Standard ND Filter Sizes for FPV

Most FPV cameras accept filters in these standard sizes:

• Micro cameras (19mm wide): 14-16mm diameter filters (common on whoops and toothpicks)
• Mini cameras (22mm wide): 18-20mm filters
• Full-size / DJI cameras: 28-30.5mm filters
• GoPro: Proprietary mount; use GoPro-specific ND filters or the camera cage mount system

The most common FPV ND filter strengths are ND4 (2 stops), ND8 (3 stops), ND16 (4 stops), and ND32 (5 stops). For bright daylight with a 1/60 shutter speed (cinematic 180° shutter at 30fps), ND16-ND32 is typical. Design your holder to accommodate the thickest filter you’ll use (ND32 filters are physically thicker than ND4).

Lens Protectors

A TPU lens protector is a sacrificial ring or cap that mounts in front of the camera lens, absorbing impacts that would otherwise scratch or crack the lens glass. For FPV cameras where the lens is permanently attached (no interchangeable lens mount), a lens protector is cheap insurance.

Protector Design

• Ring type: A simple TPU ring that press-fits around the lens barrel. Extends 2-3mm beyond the front glass element. Does not affect image quality. Least protection but zero image degradation.
• Hood type: A deeper hood that extends 10-15mm forward. Provides better impact protection and also acts as a lens hood (reducing sun flare). Must be carefully designed to avoid vignetting.
• Full cap type: A complete cover with a transparent window (acrylic or polycarbonate disc). Maximum protection but the window material degrades image quality and collects scratches. Best for bando flying and environments with debris.

Software and Workflow

For designing FPV camera mounts, the recommended tools are:

• Fusion 360 (free for hobbyists): Parametric CAD. Modify dimensions easily, export STL directly. Steep learning curve but the right tool for precise, adjustable designs.
• Tinkercad (free, browser-based): Simple, accessible. Good for basic mounts but limited for complex parametric designs.
• Onshape (free, browser-based): Professional-grade parametric CAD. Excellent if you’re comfortable with Fusion 360 but prefer cloud-based workflow.
• Blender (free): Mesh modeling rather than parametric. Not ideal for mechanical designs requiring precise dimensions, but capable with practice.

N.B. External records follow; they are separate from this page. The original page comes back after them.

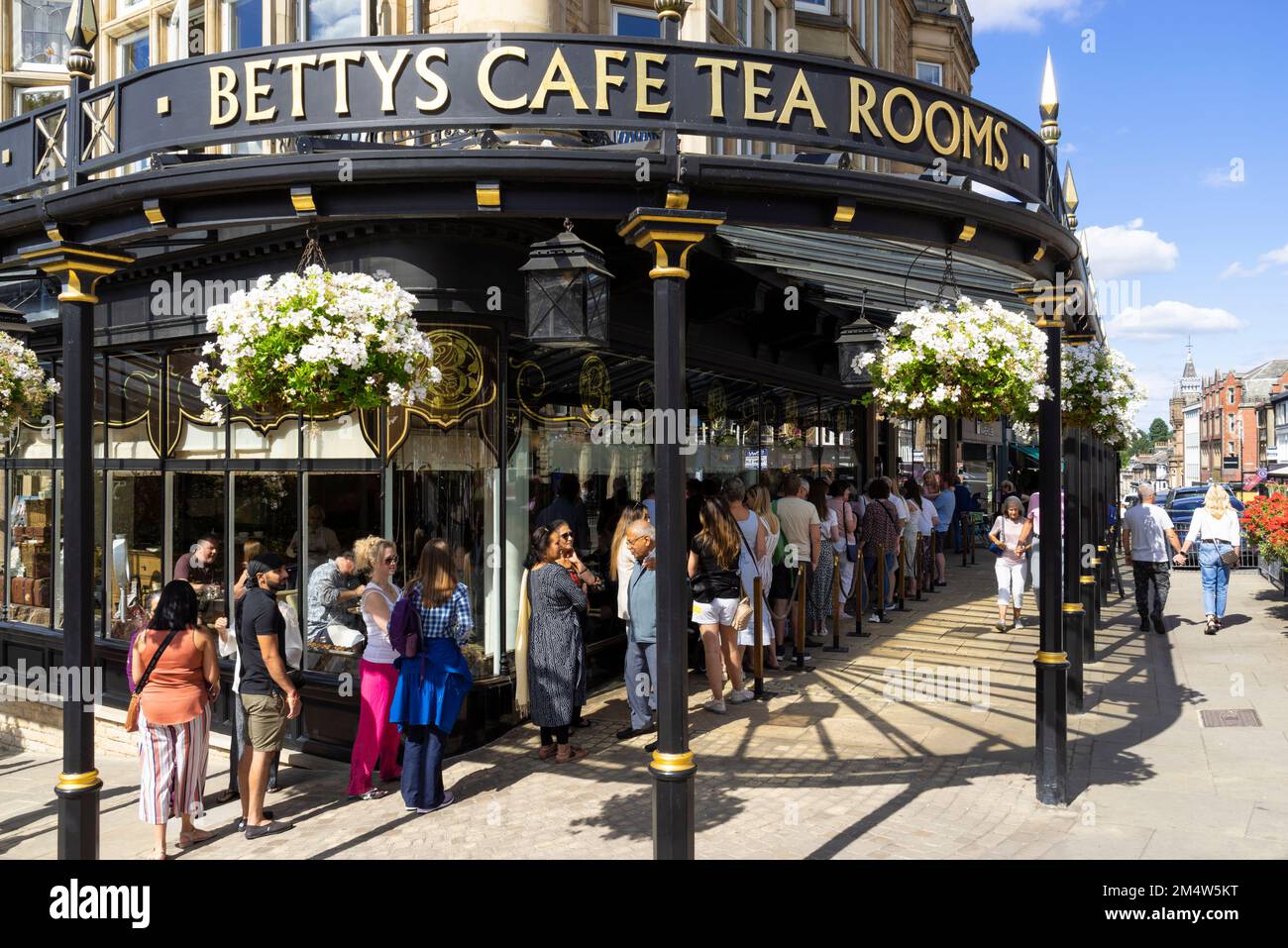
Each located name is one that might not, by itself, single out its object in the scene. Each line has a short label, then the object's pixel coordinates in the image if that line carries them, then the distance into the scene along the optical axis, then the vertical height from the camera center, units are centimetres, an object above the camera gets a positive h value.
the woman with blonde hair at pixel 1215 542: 1214 -71
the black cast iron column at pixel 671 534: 436 -19
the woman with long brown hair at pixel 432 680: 633 -120
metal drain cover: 798 -192
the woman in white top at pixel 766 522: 929 -31
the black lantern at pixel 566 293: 520 +106
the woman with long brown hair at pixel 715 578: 827 -74
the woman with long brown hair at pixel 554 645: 710 -112
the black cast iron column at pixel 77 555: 484 -29
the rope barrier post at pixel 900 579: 1360 -125
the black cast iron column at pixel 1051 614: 610 -81
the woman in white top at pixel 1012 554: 1184 -82
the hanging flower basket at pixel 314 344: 457 +71
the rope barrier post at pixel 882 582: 1268 -123
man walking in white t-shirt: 1216 -77
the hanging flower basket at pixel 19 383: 870 +103
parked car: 2136 -62
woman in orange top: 586 -123
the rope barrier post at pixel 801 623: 1010 -138
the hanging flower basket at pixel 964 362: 560 +72
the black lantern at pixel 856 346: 667 +97
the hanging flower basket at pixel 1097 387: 1071 +109
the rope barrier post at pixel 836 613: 1112 -141
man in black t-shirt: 618 -118
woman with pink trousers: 663 -125
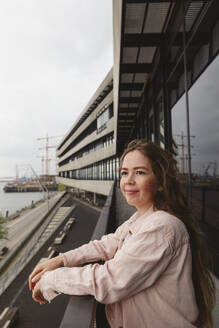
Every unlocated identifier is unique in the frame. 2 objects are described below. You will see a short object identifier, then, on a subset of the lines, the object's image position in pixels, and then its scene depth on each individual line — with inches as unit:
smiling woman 51.3
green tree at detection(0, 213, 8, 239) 1137.2
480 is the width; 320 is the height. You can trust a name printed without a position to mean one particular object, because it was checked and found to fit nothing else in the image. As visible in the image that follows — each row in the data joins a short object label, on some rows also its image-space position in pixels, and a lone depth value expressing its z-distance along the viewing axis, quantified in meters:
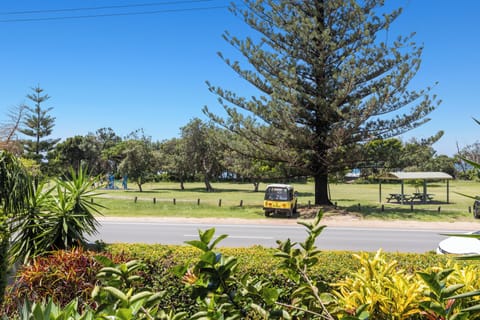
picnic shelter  26.48
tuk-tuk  19.06
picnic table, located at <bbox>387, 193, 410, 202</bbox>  28.94
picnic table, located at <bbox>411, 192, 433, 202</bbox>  29.19
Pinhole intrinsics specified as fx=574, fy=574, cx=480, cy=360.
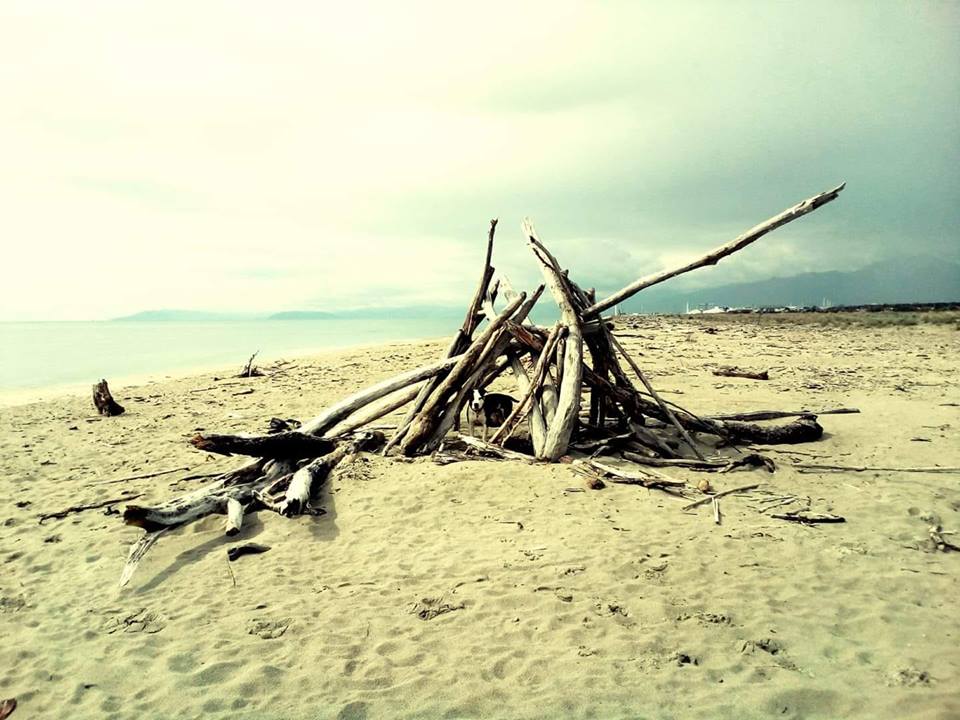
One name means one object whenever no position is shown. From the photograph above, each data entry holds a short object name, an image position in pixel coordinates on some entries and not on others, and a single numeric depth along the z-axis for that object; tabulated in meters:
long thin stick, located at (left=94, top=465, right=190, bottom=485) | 7.77
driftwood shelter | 6.54
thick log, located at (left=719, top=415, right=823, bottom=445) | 8.13
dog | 8.48
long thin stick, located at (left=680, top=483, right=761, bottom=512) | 5.79
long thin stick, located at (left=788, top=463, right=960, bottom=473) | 6.62
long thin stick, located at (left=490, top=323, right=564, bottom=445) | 7.23
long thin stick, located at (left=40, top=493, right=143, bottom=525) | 6.58
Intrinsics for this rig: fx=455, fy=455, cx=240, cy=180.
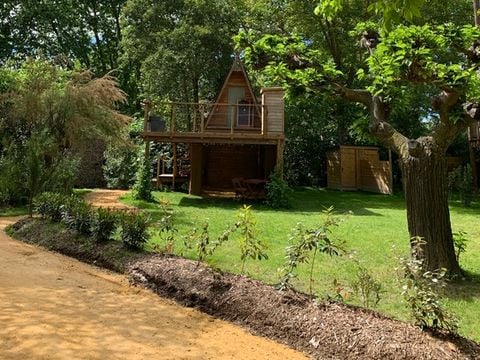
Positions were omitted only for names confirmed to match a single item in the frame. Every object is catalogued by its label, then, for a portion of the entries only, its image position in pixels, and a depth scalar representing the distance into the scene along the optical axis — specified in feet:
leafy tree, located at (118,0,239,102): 74.49
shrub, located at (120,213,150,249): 24.09
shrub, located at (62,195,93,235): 27.32
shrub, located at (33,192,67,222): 31.19
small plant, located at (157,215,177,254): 23.38
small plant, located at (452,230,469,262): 21.84
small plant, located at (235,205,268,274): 19.21
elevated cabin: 51.98
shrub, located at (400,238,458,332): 13.69
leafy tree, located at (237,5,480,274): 18.12
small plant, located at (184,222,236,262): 19.92
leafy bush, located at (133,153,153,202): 50.88
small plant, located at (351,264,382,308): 16.90
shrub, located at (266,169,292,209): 49.96
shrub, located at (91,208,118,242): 25.91
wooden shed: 74.38
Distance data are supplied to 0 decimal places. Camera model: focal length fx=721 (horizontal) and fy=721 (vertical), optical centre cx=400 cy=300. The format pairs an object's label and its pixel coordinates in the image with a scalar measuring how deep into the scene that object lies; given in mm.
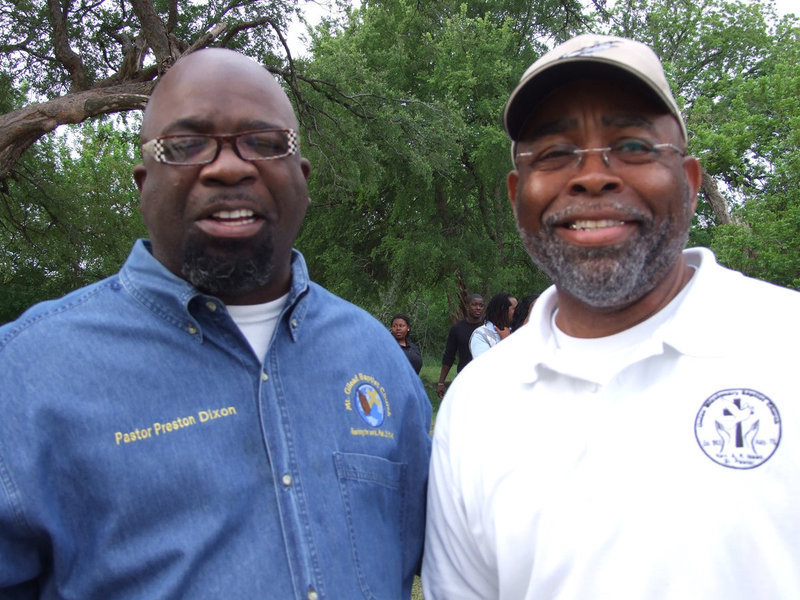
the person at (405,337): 9211
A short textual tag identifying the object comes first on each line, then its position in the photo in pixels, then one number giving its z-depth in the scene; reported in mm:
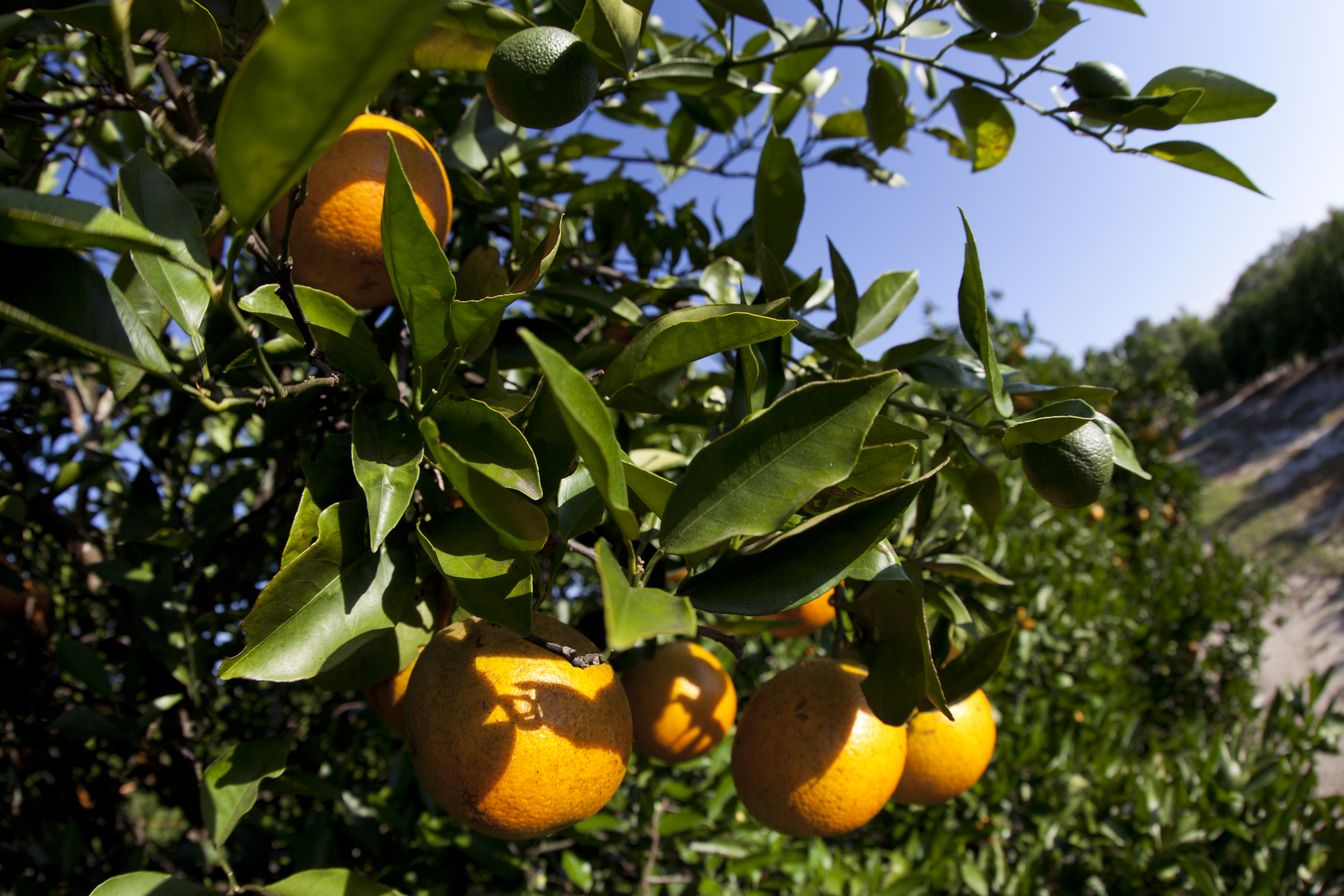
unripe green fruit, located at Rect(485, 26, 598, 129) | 255
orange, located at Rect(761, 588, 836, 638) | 388
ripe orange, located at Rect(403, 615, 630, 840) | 226
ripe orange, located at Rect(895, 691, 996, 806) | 352
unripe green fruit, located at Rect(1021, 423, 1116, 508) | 266
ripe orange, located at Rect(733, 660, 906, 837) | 309
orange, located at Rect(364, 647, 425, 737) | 303
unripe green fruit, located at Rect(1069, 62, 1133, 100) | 331
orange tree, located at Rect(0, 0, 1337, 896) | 198
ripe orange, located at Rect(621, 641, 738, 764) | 363
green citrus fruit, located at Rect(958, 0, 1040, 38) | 292
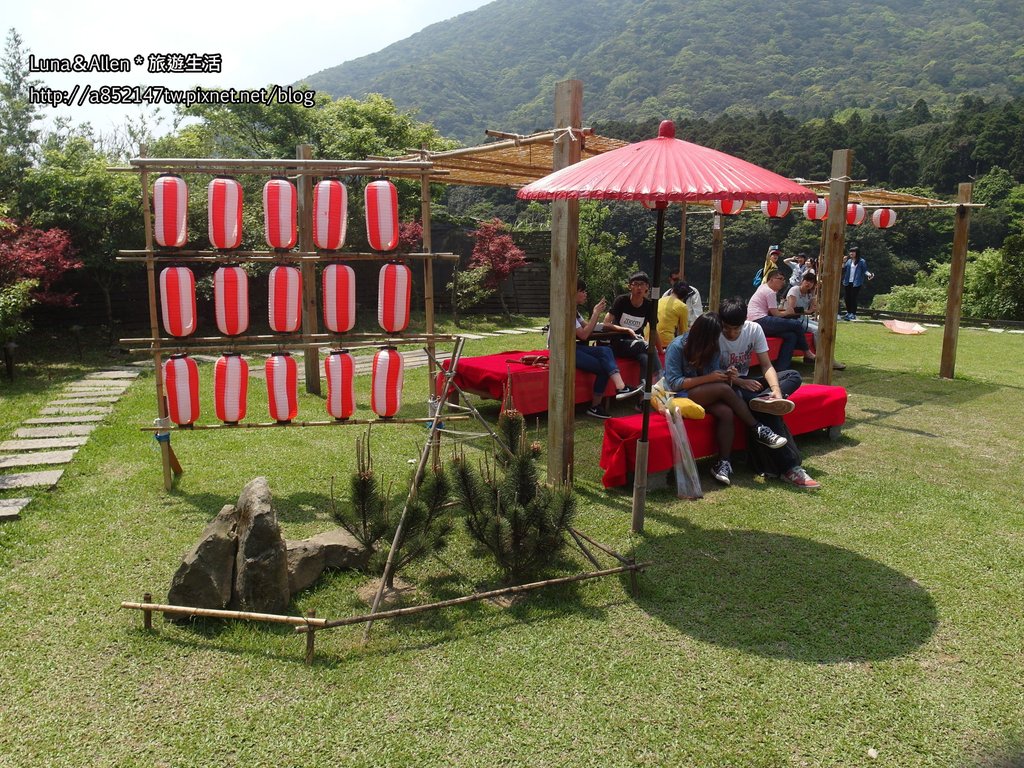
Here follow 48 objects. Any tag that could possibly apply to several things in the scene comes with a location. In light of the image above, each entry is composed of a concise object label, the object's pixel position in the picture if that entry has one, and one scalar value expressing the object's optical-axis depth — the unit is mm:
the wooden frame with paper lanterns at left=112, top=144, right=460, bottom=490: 5078
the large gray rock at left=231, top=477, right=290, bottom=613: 3553
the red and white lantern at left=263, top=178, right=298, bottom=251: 5117
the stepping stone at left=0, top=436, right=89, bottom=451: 6309
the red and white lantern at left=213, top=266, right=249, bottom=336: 5051
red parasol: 3639
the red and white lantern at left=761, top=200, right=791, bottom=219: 8305
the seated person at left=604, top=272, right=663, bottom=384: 7926
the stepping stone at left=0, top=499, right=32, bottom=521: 4781
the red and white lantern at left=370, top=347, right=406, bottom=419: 5246
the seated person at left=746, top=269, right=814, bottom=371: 9305
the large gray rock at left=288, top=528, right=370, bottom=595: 3871
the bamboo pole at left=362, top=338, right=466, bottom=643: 3527
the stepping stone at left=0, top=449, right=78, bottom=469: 5838
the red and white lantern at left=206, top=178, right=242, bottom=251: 5031
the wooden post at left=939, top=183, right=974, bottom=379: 9969
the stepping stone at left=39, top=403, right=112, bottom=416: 7672
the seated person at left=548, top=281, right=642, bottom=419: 7723
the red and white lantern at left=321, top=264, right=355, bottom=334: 5094
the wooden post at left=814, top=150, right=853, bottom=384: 8008
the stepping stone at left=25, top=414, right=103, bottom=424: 7281
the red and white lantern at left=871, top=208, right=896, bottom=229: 11555
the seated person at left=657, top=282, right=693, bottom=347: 8227
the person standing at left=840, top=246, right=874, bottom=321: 15828
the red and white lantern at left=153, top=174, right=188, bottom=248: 5016
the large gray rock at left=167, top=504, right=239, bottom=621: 3535
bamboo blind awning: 5625
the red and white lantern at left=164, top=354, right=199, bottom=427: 5141
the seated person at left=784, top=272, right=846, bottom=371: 10383
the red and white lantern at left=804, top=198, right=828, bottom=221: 10638
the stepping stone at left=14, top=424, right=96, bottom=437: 6770
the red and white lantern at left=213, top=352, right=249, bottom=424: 5188
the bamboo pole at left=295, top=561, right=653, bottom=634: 3311
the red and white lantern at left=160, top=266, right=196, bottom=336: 4992
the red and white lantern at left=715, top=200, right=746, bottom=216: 8008
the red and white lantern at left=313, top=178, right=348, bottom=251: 5035
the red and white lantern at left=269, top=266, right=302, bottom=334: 5129
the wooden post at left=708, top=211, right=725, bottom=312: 11345
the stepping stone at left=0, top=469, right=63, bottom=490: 5297
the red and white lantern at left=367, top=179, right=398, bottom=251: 5078
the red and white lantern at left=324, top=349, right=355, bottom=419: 5147
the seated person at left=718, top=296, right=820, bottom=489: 5680
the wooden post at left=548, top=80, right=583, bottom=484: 4883
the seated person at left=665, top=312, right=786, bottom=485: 5652
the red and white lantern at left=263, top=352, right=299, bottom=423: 5180
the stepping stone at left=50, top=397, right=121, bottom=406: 8117
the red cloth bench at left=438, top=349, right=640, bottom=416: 7262
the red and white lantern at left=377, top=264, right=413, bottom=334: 5172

Printing settings for TPU camera mounts: 0.2mm layer height, 2-3 perimeters (walls), 15-20% gyroid infill, 220-240°C nozzle temperature, 40-60°C bed temperature, 20-30mm/s print speed (TPU prints slowly). Disable retraction or minimize it — TPU is flexible and retraction can cause jams in Bowden extruders. Direct-drive extruders handle TPU significantly better than Bowden setups.

3D-printed camera mounts are a gateway into designing your own FPV accessories. Start by downloading existing designs for your frame, studying their geometry, and modifying them to suit your camera and preferences. Once you understand the principles, you’ll be able to create custom mounts for any combination of frame, camera, and flying style.